In her haste to reach the pod Beth disregarded the sense of caution that had so far brought her safely across the shattered floor of the crater and almost inevitably lost her balance when a piece of shattered rock shifted beneath her right foot. With a sudden cry of surprise she tumbled to the ground. When she hit a shot of pain filled her head and darkness overtook her.
Beth laid on the ground, stunned by the fall and only feed from the pod. A thin rivulet of blood flowed down her pretty face from a cut high on her forehead. Suddenly movement began within the pod, unnoticed by the dazed girl. With a wet crunch the chitinous outer shell cracked open with a hiss of equalizing pressure and a puff of cloudy gases. Within the pod the alien quivered with delight. Host was near! It had been so very long without a host, drifting alone in the cold void, kept carefully at the edge of death by the organic systems of the pod. But now the wait was over. The pod had descended to a habitable environment and detected a suitable host being nearby.

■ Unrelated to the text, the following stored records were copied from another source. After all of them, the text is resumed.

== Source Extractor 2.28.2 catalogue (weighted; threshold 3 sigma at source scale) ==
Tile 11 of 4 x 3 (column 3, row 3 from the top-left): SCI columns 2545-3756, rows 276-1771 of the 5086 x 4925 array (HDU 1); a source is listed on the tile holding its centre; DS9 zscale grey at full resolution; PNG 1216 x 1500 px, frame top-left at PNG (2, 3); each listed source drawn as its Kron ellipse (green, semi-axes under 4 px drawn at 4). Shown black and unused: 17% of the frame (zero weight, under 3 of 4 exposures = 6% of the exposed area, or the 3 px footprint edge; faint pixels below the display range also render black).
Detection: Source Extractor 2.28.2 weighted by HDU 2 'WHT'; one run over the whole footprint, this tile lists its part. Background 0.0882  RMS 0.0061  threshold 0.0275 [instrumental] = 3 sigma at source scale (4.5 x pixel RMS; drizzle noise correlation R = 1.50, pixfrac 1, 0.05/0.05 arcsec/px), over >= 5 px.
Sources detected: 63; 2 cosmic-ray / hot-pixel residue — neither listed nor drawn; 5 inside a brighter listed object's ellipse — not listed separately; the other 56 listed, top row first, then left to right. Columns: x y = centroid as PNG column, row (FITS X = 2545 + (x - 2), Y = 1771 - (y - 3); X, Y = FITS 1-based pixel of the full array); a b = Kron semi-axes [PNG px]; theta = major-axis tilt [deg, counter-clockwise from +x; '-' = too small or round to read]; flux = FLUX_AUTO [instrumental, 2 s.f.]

Several whisker thin stalks emerged from the pod and waved gently in the air as the alien tasted its new environment for the first time. The atmosphere was rich in oxygen and bore the tell tale traces of early technical civilization. The stalks turned to focus on the warm object lying near the pod. The alien was filled with gleeful anticipation at the thought of bonding with this host. Slowly spaghetti thin manipulative tendrils reached out from the pod and wriggled along the rocky ground toward Beth.